Stored records:
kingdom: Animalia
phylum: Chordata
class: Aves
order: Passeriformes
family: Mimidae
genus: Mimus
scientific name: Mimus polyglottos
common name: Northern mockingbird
--
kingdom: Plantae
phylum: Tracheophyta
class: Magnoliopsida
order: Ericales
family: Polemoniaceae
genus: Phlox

**Aim of the exercise**
Can you copy every line from the one containing "kingdom: Animalia" down to the one containing "common name: Northern mockingbird", including both ends, without changing anything?

**Response**
kingdom: Animalia
phylum: Chordata
class: Aves
order: Passeriformes
family: Mimidae
genus: Mimus
scientific name: Mimus polyglottos
common name: Northern mockingbird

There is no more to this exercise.